Currently, I am trying to cut the dataset into three parts: developed, developing and under-developed. The cut criteria is quantiles. That is, developed would be those above 75% quantiles, developing would be between 50%-75% and under-developed would be below 50%. However, quantiles are different by years.
data = data.frame("country" = c("U.S.A","U.S.A","Jamaica","Jamaica","Congo","Congo"),
"year" = c(2000,2001,2000,2001,2000,2001),
"gdp_per_capita" = c(30000,40000,100,200,50,60))
quantiles = do.call("data.frame",
tapply(data$gdp_per_capita, data$year, quantile))

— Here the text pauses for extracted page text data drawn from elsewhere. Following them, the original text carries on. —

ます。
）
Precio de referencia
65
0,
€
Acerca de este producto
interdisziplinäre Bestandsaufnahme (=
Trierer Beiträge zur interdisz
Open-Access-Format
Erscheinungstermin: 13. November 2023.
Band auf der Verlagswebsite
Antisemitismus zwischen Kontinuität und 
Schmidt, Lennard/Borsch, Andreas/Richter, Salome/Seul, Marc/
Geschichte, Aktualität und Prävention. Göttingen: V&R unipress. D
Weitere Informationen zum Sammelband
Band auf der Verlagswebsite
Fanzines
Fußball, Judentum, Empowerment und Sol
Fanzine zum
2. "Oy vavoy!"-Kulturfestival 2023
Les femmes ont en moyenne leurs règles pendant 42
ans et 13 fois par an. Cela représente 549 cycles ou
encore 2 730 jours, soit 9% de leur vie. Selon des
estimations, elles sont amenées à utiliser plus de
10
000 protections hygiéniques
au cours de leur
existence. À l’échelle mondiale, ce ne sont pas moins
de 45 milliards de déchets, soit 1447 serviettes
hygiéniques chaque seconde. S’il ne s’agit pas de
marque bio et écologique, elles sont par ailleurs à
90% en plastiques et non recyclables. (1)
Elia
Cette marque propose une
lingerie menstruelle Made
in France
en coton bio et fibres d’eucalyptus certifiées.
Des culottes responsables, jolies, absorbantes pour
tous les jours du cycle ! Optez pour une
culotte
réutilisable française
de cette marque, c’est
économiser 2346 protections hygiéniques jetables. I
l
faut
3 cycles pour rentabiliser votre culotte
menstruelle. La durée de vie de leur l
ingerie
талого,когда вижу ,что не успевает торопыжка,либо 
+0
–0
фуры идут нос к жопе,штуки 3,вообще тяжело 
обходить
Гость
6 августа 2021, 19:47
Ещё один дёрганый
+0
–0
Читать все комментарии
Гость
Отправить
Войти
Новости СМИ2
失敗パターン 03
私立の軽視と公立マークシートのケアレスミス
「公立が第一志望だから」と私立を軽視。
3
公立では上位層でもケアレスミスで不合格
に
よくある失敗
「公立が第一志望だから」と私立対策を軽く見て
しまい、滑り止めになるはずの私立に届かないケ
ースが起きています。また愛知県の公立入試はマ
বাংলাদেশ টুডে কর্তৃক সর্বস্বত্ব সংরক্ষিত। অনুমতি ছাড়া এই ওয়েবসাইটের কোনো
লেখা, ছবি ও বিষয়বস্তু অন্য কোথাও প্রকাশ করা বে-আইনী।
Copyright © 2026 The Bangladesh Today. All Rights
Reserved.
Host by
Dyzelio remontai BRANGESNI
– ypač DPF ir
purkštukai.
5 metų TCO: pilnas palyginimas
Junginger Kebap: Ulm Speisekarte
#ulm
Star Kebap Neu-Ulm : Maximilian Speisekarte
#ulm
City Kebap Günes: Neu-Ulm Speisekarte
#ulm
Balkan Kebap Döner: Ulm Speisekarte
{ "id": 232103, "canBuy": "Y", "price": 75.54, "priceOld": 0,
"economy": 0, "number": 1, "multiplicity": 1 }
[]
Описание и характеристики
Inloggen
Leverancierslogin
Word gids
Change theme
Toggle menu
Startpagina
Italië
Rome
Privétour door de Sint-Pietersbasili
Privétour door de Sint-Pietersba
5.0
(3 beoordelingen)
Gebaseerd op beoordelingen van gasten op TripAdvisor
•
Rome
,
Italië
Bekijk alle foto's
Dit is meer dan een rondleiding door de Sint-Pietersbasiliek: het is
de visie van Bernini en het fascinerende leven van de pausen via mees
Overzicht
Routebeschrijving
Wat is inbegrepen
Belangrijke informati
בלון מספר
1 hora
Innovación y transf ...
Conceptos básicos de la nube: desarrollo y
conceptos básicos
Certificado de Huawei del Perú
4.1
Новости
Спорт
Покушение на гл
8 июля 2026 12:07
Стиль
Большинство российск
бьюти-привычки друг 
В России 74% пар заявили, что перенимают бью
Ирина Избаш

What I did was to calculate the quantiles by year and I got a data frame with just that information. Now, I am trying to use this information to apply above criteria for each year.
Example 2000 = (50% = 3000, 75% = 15999) 2001 = (50% = 5000, 75% = 18000) cut points changes
Possible results
year country gdp_per_capita status
2000 U.S. 1800000 "developed"
2000 France 200000 "developed"
....more than 500+ obs.
2000 Kenya 300 "under-developed"
2000 Malaysia 1500 "developing"
2001 Malaysia 3000 "developing"
2001 Kenya 500 "under-developed"
2001 Spain 30000 "developed"
2000 India 300 "under-developed"
2001 India 5100 "developing"
What will be the most efficient way to resolving this issue? I tried using ifelse and doing that one by one. This seems like it is too much work and I felt like there was no reason to use computer if I am going to iterate them one by one.